▶ **WHAT IS REQUIRED**
Pull every line that holds the word "herramientas" from the entries.

(Saved data entries)
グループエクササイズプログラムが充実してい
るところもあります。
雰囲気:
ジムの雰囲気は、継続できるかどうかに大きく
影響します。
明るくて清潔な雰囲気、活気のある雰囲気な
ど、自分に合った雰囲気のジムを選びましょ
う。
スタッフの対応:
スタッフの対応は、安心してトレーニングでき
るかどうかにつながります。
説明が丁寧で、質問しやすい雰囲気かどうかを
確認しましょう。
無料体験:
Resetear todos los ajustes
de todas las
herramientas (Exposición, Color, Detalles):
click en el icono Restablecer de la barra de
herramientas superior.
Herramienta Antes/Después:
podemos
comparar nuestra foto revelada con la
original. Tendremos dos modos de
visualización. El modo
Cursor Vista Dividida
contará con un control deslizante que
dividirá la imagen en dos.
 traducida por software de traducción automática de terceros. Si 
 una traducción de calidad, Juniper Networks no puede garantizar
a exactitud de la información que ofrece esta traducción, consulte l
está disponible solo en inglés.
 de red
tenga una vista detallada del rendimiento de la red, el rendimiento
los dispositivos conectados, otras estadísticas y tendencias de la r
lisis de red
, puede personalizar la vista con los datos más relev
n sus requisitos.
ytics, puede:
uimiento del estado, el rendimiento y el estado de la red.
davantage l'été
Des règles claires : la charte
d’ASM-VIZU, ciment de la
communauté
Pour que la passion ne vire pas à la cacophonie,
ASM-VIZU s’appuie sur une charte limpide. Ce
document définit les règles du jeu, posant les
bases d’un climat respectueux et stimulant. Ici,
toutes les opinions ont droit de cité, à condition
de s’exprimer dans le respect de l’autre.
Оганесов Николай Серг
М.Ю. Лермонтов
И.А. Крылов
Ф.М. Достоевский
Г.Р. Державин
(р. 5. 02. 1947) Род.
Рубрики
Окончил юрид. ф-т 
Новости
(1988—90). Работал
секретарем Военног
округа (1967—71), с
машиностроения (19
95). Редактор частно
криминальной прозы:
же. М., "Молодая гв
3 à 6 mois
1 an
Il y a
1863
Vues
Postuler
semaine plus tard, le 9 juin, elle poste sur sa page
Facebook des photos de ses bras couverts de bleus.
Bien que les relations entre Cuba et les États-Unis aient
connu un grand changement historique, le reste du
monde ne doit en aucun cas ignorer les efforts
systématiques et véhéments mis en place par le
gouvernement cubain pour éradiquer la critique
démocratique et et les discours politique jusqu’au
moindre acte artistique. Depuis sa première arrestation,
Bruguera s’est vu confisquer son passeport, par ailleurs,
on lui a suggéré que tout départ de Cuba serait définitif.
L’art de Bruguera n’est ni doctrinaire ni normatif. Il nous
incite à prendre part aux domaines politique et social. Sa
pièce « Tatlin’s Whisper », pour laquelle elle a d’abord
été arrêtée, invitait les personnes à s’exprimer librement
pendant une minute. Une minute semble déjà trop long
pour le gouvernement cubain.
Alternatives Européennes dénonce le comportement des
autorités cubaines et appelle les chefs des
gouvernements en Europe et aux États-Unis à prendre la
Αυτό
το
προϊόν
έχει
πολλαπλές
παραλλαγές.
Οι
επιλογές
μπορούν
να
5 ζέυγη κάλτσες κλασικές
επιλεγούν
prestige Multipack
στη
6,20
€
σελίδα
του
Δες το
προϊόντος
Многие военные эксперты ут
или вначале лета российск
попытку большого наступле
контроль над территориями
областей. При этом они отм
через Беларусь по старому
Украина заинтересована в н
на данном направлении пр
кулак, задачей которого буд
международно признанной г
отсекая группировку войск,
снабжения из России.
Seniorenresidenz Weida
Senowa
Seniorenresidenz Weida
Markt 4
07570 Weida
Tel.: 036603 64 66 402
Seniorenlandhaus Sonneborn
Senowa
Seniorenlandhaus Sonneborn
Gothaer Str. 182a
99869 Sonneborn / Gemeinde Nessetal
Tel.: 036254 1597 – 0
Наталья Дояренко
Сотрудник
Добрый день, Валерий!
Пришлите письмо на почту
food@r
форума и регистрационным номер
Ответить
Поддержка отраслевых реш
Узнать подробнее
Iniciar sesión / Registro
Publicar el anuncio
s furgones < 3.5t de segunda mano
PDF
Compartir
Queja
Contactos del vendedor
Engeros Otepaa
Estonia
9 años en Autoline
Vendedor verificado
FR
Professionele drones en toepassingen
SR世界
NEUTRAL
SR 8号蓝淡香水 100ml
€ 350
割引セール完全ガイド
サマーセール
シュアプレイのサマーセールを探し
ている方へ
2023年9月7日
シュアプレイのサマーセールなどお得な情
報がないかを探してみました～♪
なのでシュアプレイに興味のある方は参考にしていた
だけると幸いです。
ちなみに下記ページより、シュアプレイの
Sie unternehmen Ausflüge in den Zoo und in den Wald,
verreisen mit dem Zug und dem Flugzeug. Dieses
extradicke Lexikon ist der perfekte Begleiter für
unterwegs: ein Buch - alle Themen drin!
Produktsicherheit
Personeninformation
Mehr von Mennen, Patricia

▶ **OUTPUT FOR THIS EXERCISE**
herramientas (Exposición, Color, Detalles):
herramientas superior.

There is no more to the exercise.